As a whole, this sartorial tug of war, cleanly cleaved at the waistline, was one of the sharpest, most digestible ideas of the entire season. It delivered fantasy and wit in a manner that few fashion shows — preoccupied with getting those hit sneakers and bags in a shopper’s field of view — try to now.
After more than a week of fashion shows that evaporated on arrival, here, finally, at the climax, was an idea bristling with sensuality and fantasy. Not a single bare chest or exposed calf, and it still managed to be the sexiest show of the season. Provocation, as ever, takes many forms.
And so here, I’ll break the third wall to note that no, I’m not expecting many, if anyone, to really wear these boots — though I’d love to see them try. If an article about slim trousers can light up my email inbox, a debate about men wearing thigh-high boots would be like Armageddon. Bring it on.

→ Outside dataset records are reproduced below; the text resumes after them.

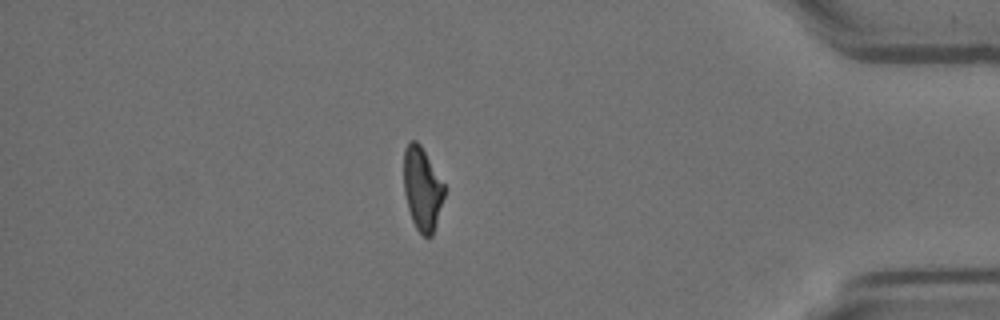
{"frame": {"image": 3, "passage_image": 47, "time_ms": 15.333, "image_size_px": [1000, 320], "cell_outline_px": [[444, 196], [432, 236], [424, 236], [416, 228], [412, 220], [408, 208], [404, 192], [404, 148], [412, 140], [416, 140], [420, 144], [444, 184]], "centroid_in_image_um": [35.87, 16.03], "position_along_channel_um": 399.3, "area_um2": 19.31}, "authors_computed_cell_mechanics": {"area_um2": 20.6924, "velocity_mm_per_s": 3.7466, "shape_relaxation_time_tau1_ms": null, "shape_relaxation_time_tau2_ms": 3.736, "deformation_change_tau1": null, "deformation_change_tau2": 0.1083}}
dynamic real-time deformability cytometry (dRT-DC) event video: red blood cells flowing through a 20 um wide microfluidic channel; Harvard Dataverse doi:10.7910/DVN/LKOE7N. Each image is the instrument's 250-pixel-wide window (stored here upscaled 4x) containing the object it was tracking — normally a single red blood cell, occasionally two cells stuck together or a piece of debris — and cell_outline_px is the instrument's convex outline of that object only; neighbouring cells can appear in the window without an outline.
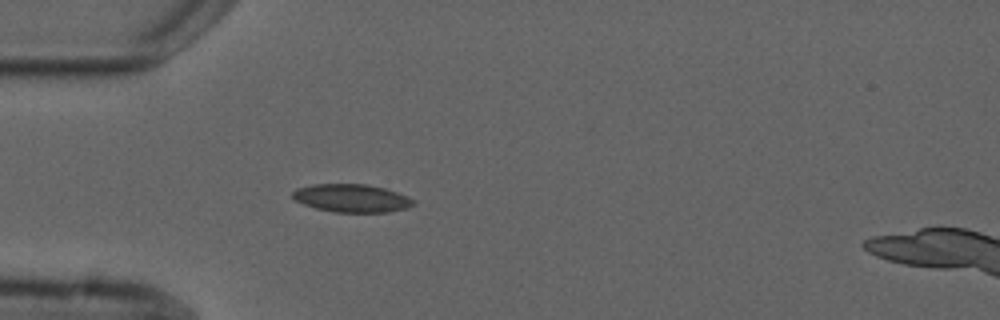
{"species": "common noctule bat (a hibernating species)", "species_latin": "Nyctalus noctula", "temperature_condition": "cold", "stored_images_in_passage": 5, "camera_frame_rate_fps": 3000, "um_per_image_px": 0.085, "animal": {"sex": "male", "forearm_length_mm": 52.5}, "frame": {"image": 1, "passage_image": 5, "time_ms": 4.667, "image_size_px": [1000, 320], "cell_outline_px": [[416, 204], [404, 208], [388, 212], [336, 212], [316, 208], [304, 204], [296, 200], [292, 196], [292, 192], [296, 188], [312, 184], [368, 184], [384, 188], [408, 196], [416, 200]], "centroid_in_image_um": [29.9, 16.83], "position_along_channel_um": 55.1, "area_um2": 19.71}}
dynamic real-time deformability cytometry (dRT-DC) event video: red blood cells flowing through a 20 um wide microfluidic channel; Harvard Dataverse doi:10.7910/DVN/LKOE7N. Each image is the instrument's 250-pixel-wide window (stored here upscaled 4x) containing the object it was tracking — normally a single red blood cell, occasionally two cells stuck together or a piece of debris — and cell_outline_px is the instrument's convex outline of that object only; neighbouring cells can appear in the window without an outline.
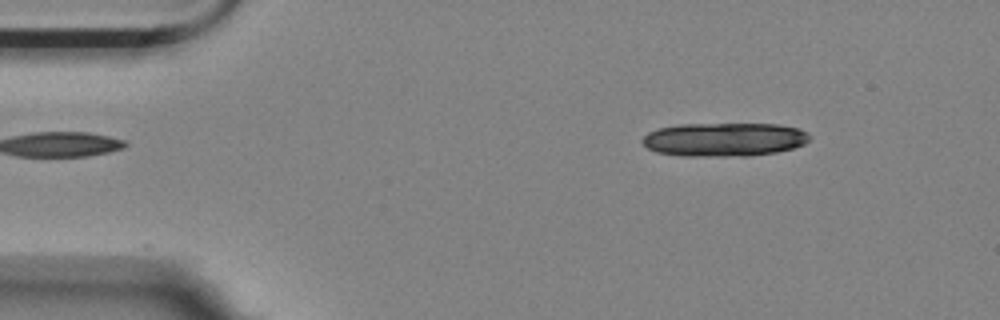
{"species": "Egyptian fruit bat (a non-hibernating species)", "species_latin": "Rousettus aegyptiacus", "temperature_condition": "room temperature", "stored_images_in_passage": 5, "camera_frame_rate_fps": 3000, "um_per_image_px": 0.085, "animal": {"sex": "female"}, "frame": {"image": 1, "passage_image": 5, "time_ms": 1.333, "image_size_px": [1000, 320], "cell_outline_px": [[808, 140], [804, 144], [792, 148], [776, 152], [748, 156], [680, 156], [656, 152], [648, 148], [640, 140], [648, 132], [660, 128], [680, 124], [776, 124], [796, 128], [808, 132]], "centroid_in_image_um": [61.52, 11.86], "position_along_channel_um": 23.5, "area_um2": 32.77}}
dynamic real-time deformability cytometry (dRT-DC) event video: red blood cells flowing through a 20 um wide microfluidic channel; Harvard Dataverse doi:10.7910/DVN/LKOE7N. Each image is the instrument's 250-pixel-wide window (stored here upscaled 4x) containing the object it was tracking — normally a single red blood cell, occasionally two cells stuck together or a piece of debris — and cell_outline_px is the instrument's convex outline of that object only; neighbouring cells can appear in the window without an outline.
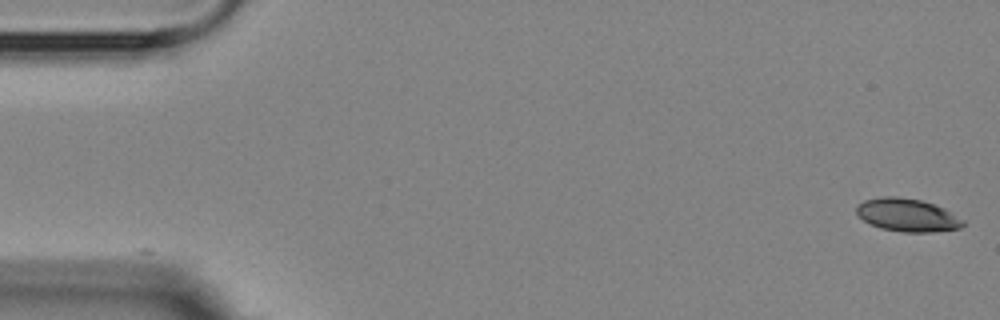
{"species": "Egyptian fruit bat (a non-hibernating species)", "species_latin": "Rousettus aegyptiacus", "temperature_condition": "room temperature", "stored_images_in_passage": 6, "camera_frame_rate_fps": 3000, "um_per_image_px": 0.085, "animal": {"sex": "female"}, "frame": {"image": 1, "passage_image": 1, "time_ms": 0.0, "image_size_px": [1000, 320], "cell_outline_px": [[964, 224], [960, 228], [932, 232], [904, 232], [880, 228], [864, 220], [856, 212], [856, 204], [864, 200], [880, 196], [896, 196], [920, 200], [944, 208], [964, 220]], "centroid_in_image_um": [77.1, 18.27], "position_along_channel_um": 7.9, "area_um2": 20.4}}
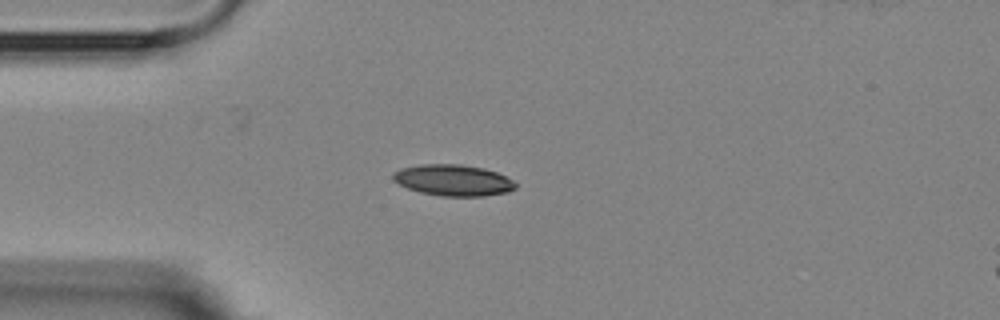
{"frame": {"image": 2, "passage_image": 5, "time_ms": 4.333, "image_size_px": [1000, 320], "cell_outline_px": [[516, 188], [508, 192], [484, 196], [440, 196], [420, 192], [408, 188], [392, 180], [392, 172], [400, 168], [420, 164], [460, 164], [484, 168], [496, 172], [512, 180], [516, 184]], "centroid_in_image_um": [38.49, 15.31], "position_along_channel_um": 46.5, "area_um2": 22.37}}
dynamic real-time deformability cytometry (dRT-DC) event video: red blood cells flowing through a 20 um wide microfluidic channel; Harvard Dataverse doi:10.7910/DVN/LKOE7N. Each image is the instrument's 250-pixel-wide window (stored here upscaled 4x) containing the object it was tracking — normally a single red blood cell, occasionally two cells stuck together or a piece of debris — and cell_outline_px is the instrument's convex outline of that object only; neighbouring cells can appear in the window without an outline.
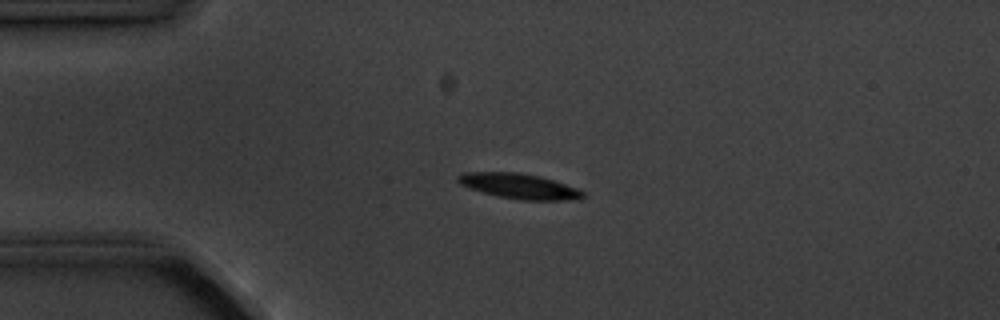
{"species": "common noctule bat (a hibernating species)", "species_latin": "Nyctalus noctula", "temperature_condition": "cold", "stored_images_in_passage": 4, "camera_frame_rate_fps": 3000, "um_per_image_px": 0.085, "animal": {"sex": "male", "body_mass_g": 20.1, "forearm_length_mm": 53.5}, "frame": {"image": 1, "passage_image": 3, "time_ms": 2.333, "image_size_px": [1000, 320], "cell_outline_px": [[588, 196], [580, 200], [520, 200], [500, 196], [468, 188], [460, 184], [456, 180], [456, 176], [464, 172], [516, 172], [540, 176], [576, 188], [584, 192]], "centroid_in_image_um": [44.15, 15.83], "position_along_channel_um": 40.9, "area_um2": 18.38}}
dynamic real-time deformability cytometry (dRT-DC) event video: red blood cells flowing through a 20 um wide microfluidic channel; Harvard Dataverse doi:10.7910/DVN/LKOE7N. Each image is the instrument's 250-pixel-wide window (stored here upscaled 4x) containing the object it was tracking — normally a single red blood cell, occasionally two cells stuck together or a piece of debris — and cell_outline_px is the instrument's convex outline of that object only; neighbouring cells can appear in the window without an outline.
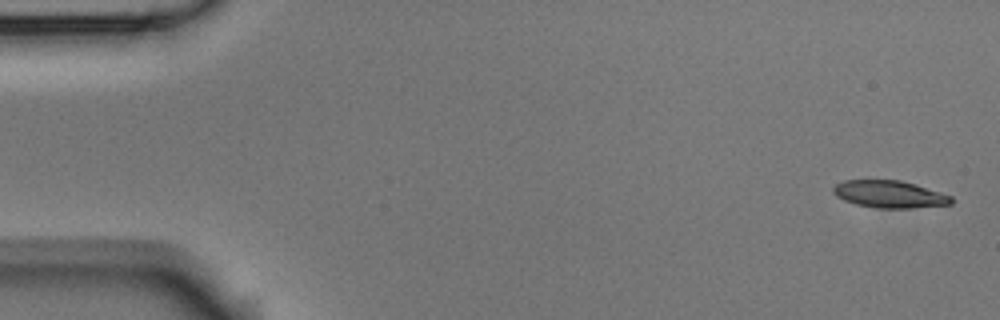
{"species": "Egyptian fruit bat (a non-hibernating species)", "species_latin": "Rousettus aegyptiacus", "temperature_condition": "room temperature", "stored_images_in_passage": 4, "camera_frame_rate_fps": 3000, "um_per_image_px": 0.085, "animal": {"sex": "male"}, "frame": {"image": 1, "passage_image": 1, "time_ms": 0.0, "image_size_px": [1000, 320], "cell_outline_px": [[952, 204], [908, 208], [880, 208], [856, 204], [844, 200], [836, 196], [832, 192], [832, 188], [836, 184], [844, 180], [900, 180], [916, 184], [952, 196]], "centroid_in_image_um": [75.59, 16.5], "position_along_channel_um": 9.4, "area_um2": 18.67}}
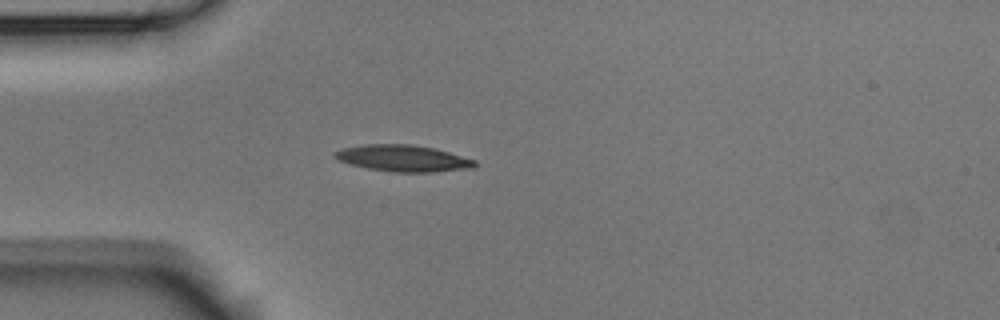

To my eyes, it was only right that David Cronenberg, the virtuoso body-horror auteur, was in attendance at the show. For what Mr. Vaccerello put forth was an investigation of the human form, à la one of Mr. Cronenberg’s films, more than any flat attempt to sell stuff.
“I kind of like that idea of doing something bizarre,” said Mr. Vaccerello, who conceded that, no, he did not plan to wear the boots himself. Not even to the Oscars in March, where “Emilia Pérez,” the film he co-produced through Saint Laurent Productions, is up for 13 awards.
When Mr. Vaccerello walked out for his bow at the finale, he wore some low-to-the-ground Nike Air Maxes, as if to say, “Well, back to reality.”